Again, to my friend from Illinois, who talked about the fact that once this young man's parents got involved, that after his Miranda rights had been given to him, he gave us an awful lot of intelligence--and that is true in his case--I doubt very seriously that Zawahiri's parents, who probably are not even alive, are going to step up and tell their son: You ought to go in and talk to these folks and give them all the details about the way you helped plan the September 11 attacks on the United States of America. We just know with high-value targets that is not going to happen on a wholesale basis, and we simply need to be in a position to gain actionable intelligence from every one of those individuals.

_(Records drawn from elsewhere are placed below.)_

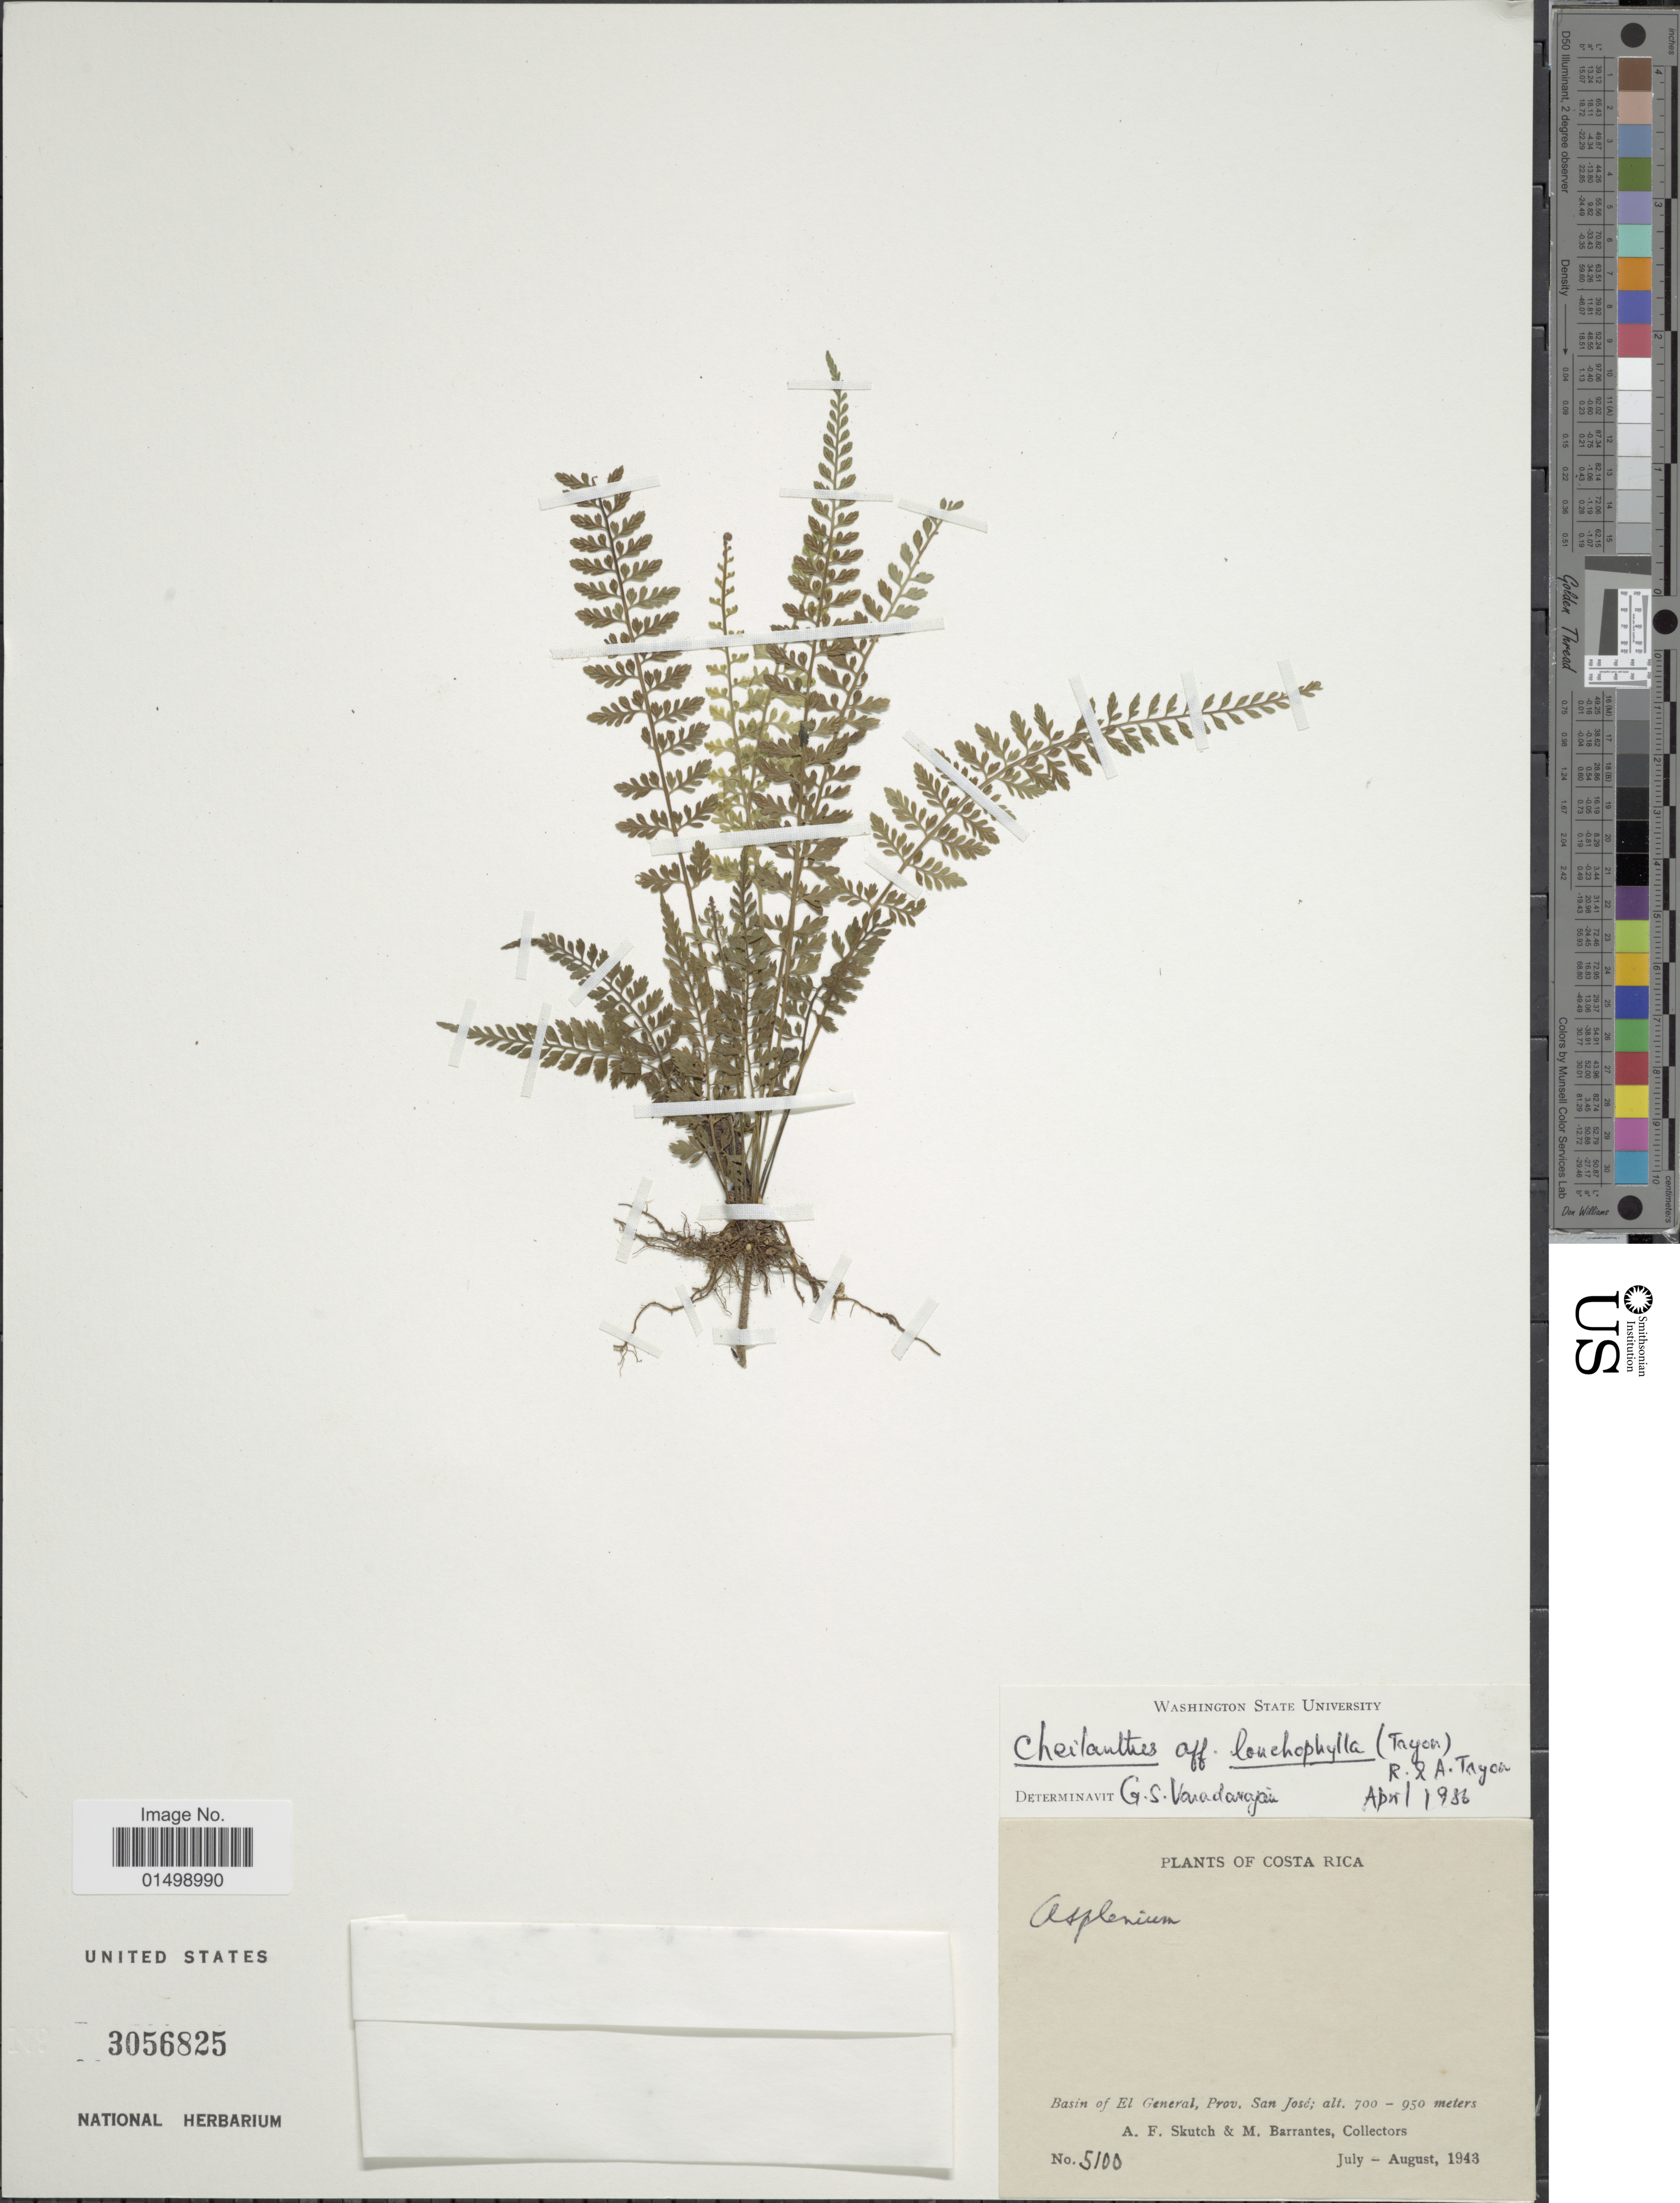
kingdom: Plantae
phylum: Tracheophyta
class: Polypodiopsida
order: Polypodiales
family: Pteridaceae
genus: Cheilanthes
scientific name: Cheilanthes sp.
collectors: A. F. Skutch & M. Barrantes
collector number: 5100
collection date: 1943-07/1943-08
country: Costa Rica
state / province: San José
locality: Costa Rica. Basin of El General, Prov. San Jose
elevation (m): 700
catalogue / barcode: US 3056825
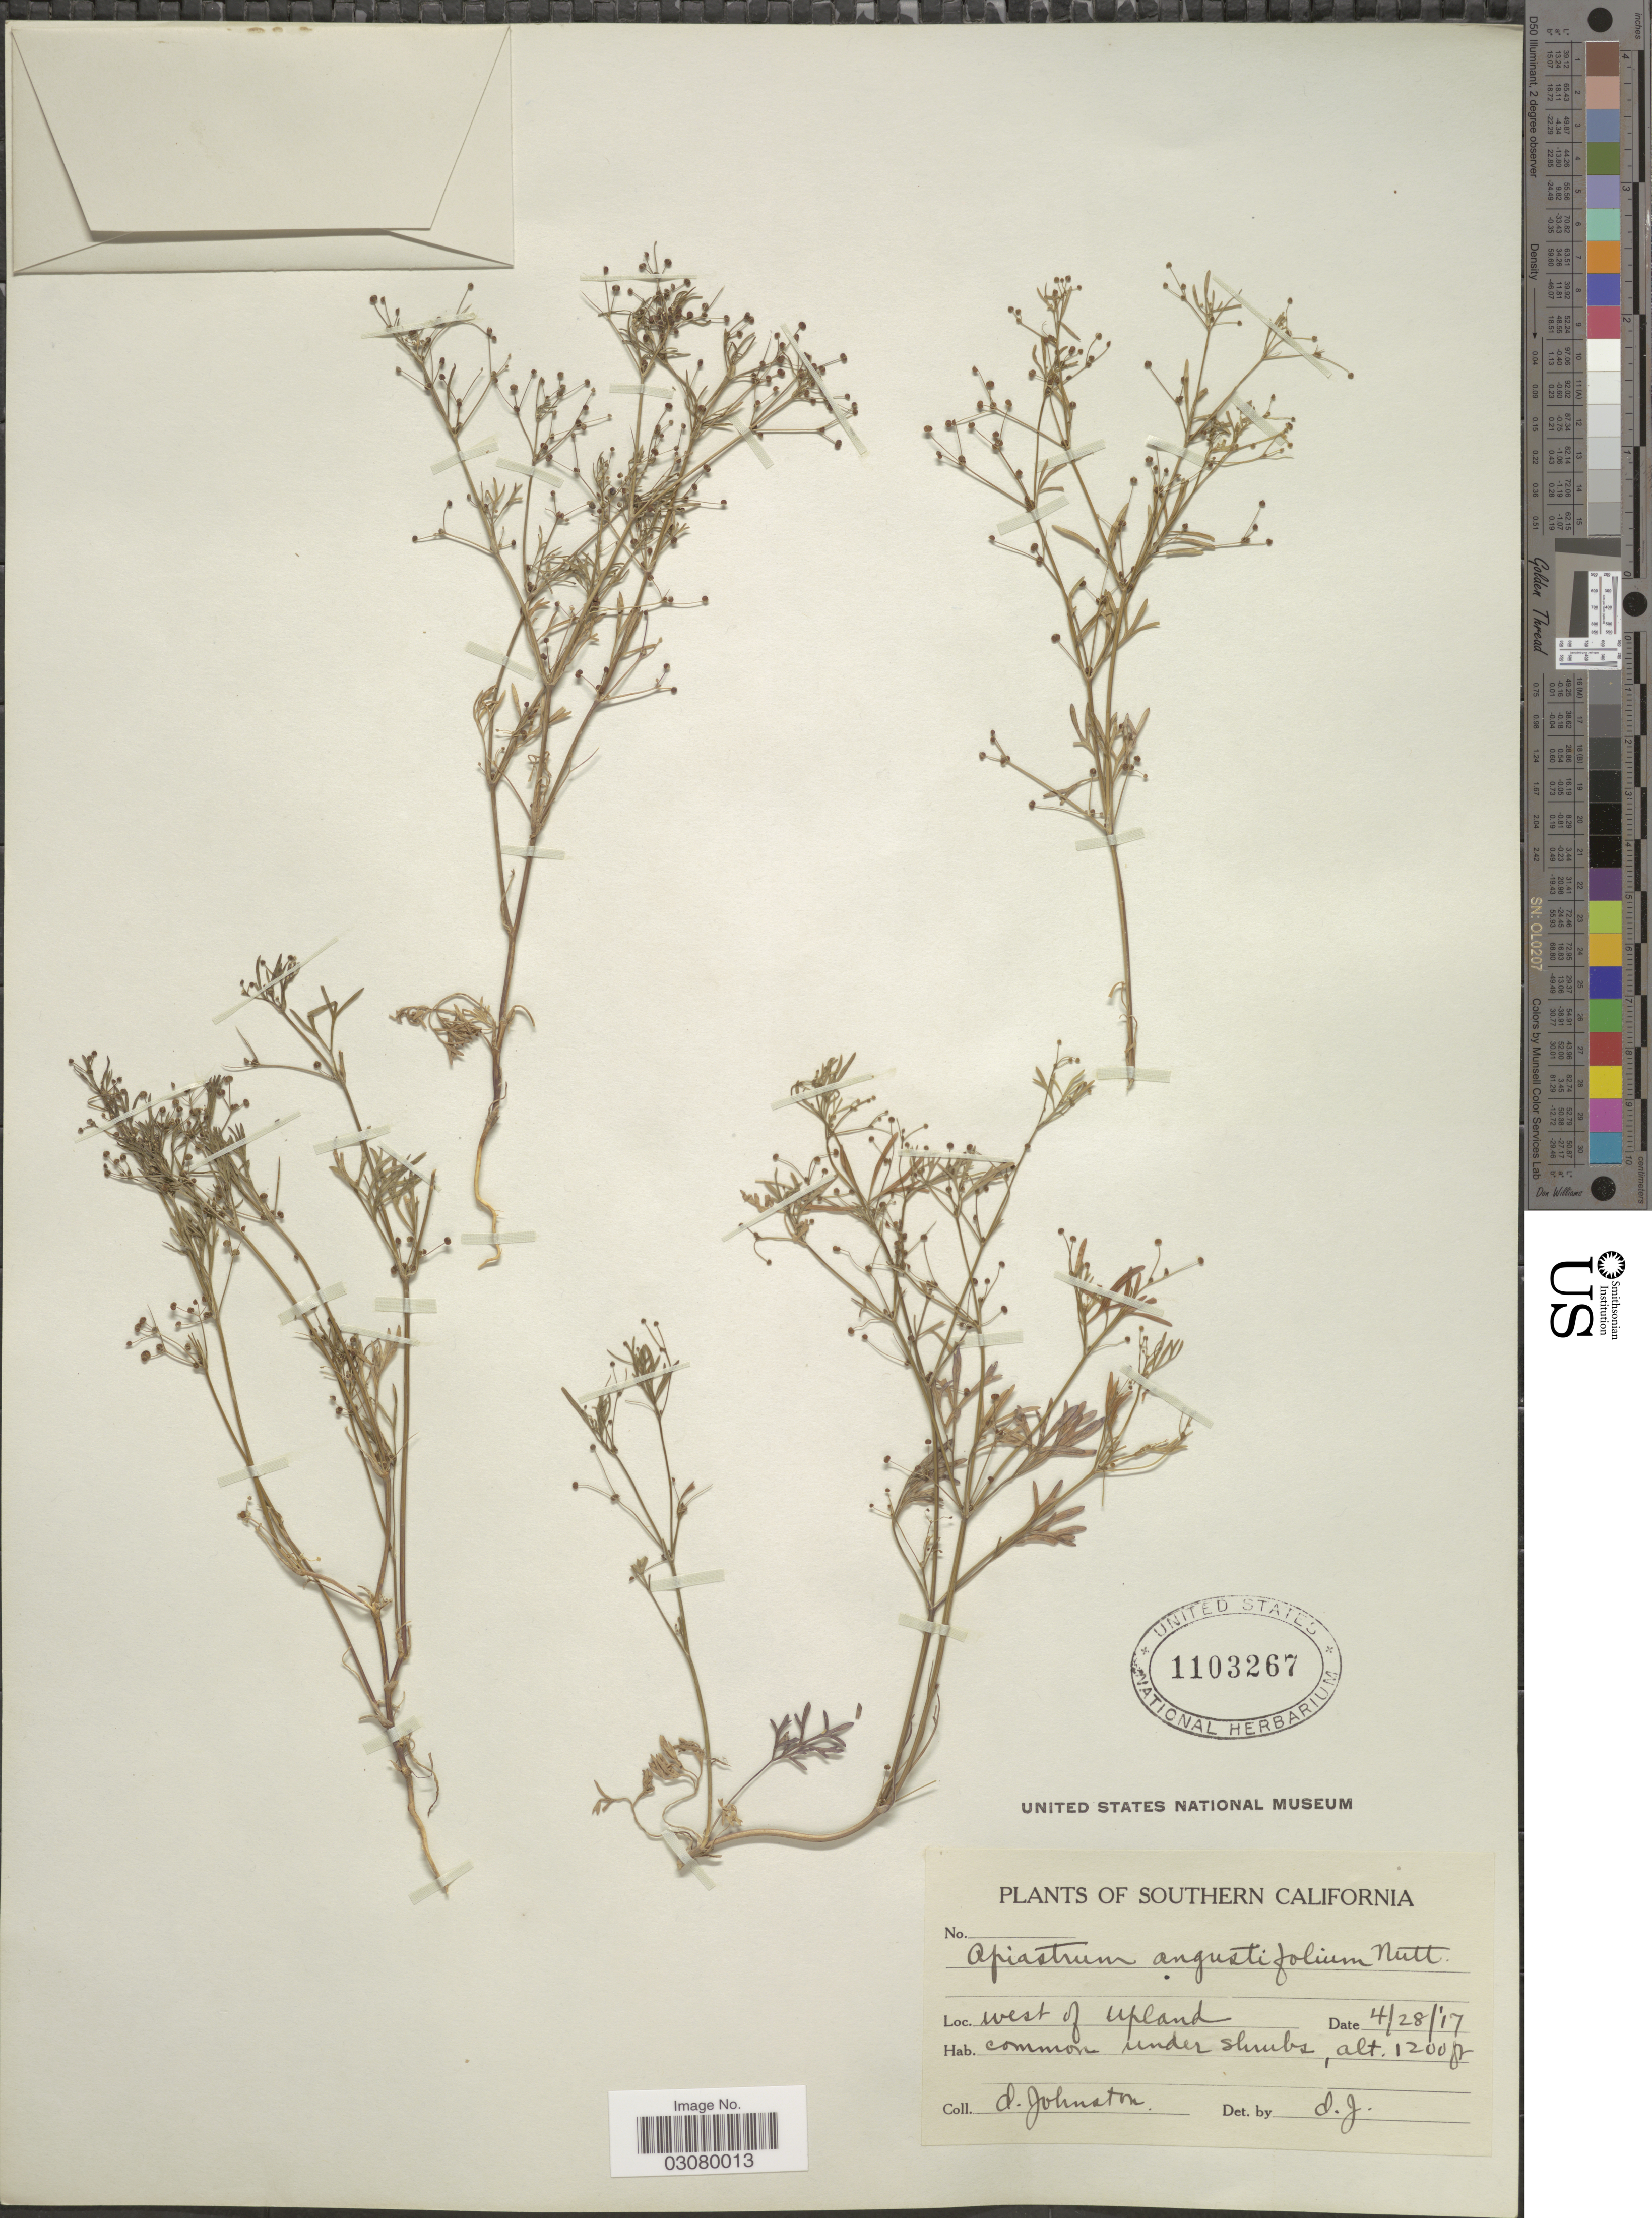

While I fully support the detainee provisions in this bill, I believe there are other improvements that can and should be made. For example, I am cosponsoring Senator Ayotte's amendment which will allow our intelligence interrogators to use lawful interrogation methods beyond those set forth in the Army Field Manual.
We need to be clear on exactly what this means. This amendment does not authorize or condone torture, and every technique used in every interrogation must comply with our laws and treaty obligations. I believe there needs to be flexibility in how we interrogate terrorists. But even more so I believe it is foolish to publicize--as the Army Field Manual does--the specific techniques that can be used in interrogating a suspected terrorist.
Over the years, we have heard repeatedly from the intelligence community that the element of surprise is sometimes our greatest asset in gathering timely intelligence from detainees. Senator Ayotte's amendment gives the intelligence community the ability to use techniques that have not been broadcast over the Internet. In my opinion, that makes a lot of sense. I hope my colleagues will agree because the folks we are dealing with in the terrorist world today--these guys who are the meanest, nastiest killers in the world; who wake up every morning trying to figure out ways to kill and harm Americans--are not stupid. They carry laptops. They know how to use the Internet. We gain valuable information oftentimes through the airwaves. We know how smart they are, and we know they have the capability of going on the Internet today and reviewing the Army Field Manual. They know exactly the way they are going to be interrogated and the type of techniques that are going to be used to gain intelligence from them.
The Armed Services Committee has worked very hard on a bipartisan basis to come up with legislation that will improve congressional oversight of detainee matters, as well as provide greater assurance that detainees who pose a threat to our national security are not released so they can return to the fight.
As the vice chairman of the Intelligence Committee, I have a specific interest in making sure our intelligence community has the ability to gather timely and actionable intelligence from detainees. I believe this bill will help our intelligence interrogators do exactly that, and I urge my colleagues to support these provisions fully as was done on a unanimous basis within the Armed Services Committee when this issue was discussed, debated, and talked about thoroughly during the markup.
I yield to my friend from New Hampshire.